Here are eight ways to improve the edtech industry.

  1. Support users in the field. Teachers and professors, especially those newest to education, need the greatest amount of professional development to ramp up to the skill level of their colleagues. By acting as an ally, edtech providers can build trust and form lasting partnerships with educators.
  2. Listen to experienced educators. By doing so, edtech providers will get a pulse on what works and what’s still needed because the experts have likely already been doing much of the research about learning. Then keep the dialogue going.
  3. Find a unique niche. Teachers must routinely deal with students who learn differently. Students identified as ESL, gifted and talented, or autistic have wildly divers learning needs. The edtech industry should approach each niche with a laser-like focus.
  4. Focus on how your product will be implemented. Real efficacy comes from consistent implementation, and the time spent in making sure that the edtech service or product is used correctly is invaluable.

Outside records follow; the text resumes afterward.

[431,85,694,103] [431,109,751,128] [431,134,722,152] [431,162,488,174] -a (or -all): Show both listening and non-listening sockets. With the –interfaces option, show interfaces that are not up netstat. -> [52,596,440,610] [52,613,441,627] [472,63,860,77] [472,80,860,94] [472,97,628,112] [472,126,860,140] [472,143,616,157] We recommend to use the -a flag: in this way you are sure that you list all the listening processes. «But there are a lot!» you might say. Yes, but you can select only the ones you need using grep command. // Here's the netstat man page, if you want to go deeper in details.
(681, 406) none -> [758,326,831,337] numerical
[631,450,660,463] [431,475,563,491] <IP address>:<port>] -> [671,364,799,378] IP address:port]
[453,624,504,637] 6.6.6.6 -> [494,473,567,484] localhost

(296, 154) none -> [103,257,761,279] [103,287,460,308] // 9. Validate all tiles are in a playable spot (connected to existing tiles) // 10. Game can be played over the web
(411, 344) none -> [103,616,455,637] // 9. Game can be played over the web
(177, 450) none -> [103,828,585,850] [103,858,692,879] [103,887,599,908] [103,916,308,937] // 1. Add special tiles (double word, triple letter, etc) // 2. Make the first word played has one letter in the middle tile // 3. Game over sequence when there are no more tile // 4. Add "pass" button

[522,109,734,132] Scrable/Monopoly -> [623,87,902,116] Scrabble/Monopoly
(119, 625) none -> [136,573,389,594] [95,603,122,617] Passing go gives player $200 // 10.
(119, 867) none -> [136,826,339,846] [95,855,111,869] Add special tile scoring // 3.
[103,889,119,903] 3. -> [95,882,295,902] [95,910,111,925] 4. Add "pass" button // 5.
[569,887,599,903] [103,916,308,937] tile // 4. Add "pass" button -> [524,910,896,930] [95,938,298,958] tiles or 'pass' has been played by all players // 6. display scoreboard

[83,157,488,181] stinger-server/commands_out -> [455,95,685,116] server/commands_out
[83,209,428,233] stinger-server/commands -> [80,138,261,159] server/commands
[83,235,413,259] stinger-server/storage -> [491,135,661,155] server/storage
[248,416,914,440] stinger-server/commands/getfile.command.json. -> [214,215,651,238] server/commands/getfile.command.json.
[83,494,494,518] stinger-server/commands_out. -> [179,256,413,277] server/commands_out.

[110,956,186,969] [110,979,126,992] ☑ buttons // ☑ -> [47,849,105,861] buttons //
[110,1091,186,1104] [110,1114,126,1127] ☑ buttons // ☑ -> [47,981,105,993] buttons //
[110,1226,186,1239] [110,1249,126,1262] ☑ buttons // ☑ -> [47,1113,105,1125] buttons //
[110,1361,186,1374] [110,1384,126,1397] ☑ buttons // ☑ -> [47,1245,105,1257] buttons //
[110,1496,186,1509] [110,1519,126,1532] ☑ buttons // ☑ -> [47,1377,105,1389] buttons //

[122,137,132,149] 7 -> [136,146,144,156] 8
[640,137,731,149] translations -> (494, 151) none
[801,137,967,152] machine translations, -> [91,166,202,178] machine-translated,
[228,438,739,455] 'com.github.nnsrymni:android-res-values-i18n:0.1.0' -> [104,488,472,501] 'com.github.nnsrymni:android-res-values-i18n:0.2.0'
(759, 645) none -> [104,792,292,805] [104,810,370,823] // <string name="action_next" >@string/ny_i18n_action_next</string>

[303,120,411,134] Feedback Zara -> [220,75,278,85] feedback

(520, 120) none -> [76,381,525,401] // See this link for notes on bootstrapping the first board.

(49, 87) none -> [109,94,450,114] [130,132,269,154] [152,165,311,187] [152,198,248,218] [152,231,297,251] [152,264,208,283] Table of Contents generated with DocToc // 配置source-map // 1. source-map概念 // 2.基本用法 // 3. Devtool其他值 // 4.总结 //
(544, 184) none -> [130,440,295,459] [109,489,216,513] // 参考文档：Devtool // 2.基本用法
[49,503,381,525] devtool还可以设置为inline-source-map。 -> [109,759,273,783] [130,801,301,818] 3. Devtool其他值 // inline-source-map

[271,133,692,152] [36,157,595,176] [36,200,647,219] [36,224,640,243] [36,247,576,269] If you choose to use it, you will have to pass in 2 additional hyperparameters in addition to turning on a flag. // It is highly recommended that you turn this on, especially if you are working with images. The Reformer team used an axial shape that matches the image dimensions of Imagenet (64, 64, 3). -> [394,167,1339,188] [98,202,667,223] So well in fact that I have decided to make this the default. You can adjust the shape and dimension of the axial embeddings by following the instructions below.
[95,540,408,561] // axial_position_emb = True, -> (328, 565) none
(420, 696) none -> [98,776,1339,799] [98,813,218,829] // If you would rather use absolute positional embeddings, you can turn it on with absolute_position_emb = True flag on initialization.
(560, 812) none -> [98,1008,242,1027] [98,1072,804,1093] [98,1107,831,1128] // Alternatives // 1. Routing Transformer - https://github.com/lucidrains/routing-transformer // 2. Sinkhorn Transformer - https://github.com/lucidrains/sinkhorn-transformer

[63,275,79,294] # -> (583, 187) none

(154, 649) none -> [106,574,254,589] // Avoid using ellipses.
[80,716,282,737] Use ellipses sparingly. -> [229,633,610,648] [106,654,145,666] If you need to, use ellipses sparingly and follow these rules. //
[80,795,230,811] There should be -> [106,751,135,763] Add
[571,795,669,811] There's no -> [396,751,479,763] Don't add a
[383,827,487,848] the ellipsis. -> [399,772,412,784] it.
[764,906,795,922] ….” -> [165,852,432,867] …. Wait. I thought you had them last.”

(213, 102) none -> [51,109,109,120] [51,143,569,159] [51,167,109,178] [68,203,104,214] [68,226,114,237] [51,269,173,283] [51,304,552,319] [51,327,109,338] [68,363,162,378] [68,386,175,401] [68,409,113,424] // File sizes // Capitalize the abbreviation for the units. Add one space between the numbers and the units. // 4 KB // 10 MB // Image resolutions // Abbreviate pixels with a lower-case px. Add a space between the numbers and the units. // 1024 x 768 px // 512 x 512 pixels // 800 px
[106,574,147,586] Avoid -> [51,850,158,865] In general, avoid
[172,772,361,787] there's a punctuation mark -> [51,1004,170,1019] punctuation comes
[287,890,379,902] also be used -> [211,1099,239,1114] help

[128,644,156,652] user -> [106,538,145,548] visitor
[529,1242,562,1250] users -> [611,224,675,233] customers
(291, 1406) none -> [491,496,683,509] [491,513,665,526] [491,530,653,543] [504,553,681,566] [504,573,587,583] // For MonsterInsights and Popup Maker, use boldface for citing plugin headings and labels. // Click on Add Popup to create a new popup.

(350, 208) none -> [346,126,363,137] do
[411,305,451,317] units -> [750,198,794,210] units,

  5. Gather and share your research. Learning data is directional. It tells educators what’s working and what’s not. Even negative data can be enlightening. Be willing to let others look at what your research says.
  6. Encourage administrative efficiency in research. University research is costly and slow because of what the University of California Los Angeles calls a reluctance to develop a ““formal, guiding technology strategy for research administration.” Research innovation can save time and hasten scientific progress.
  7. Make it possible for classroom teachers to enter the edtech industry more easily. These are the drivers who understand curriculum alignment and know what works for a variety of learners. Show them the path. Include them on advisory boards and Beta testing.
  8. Seek transformation rather than trends. Trends come and go, but the real value lies in transforming how students learn, not what they learn.

Improvement in the edtech industry will come about when educators and innovators collaborate in developing ways to improve and transform learning experiences.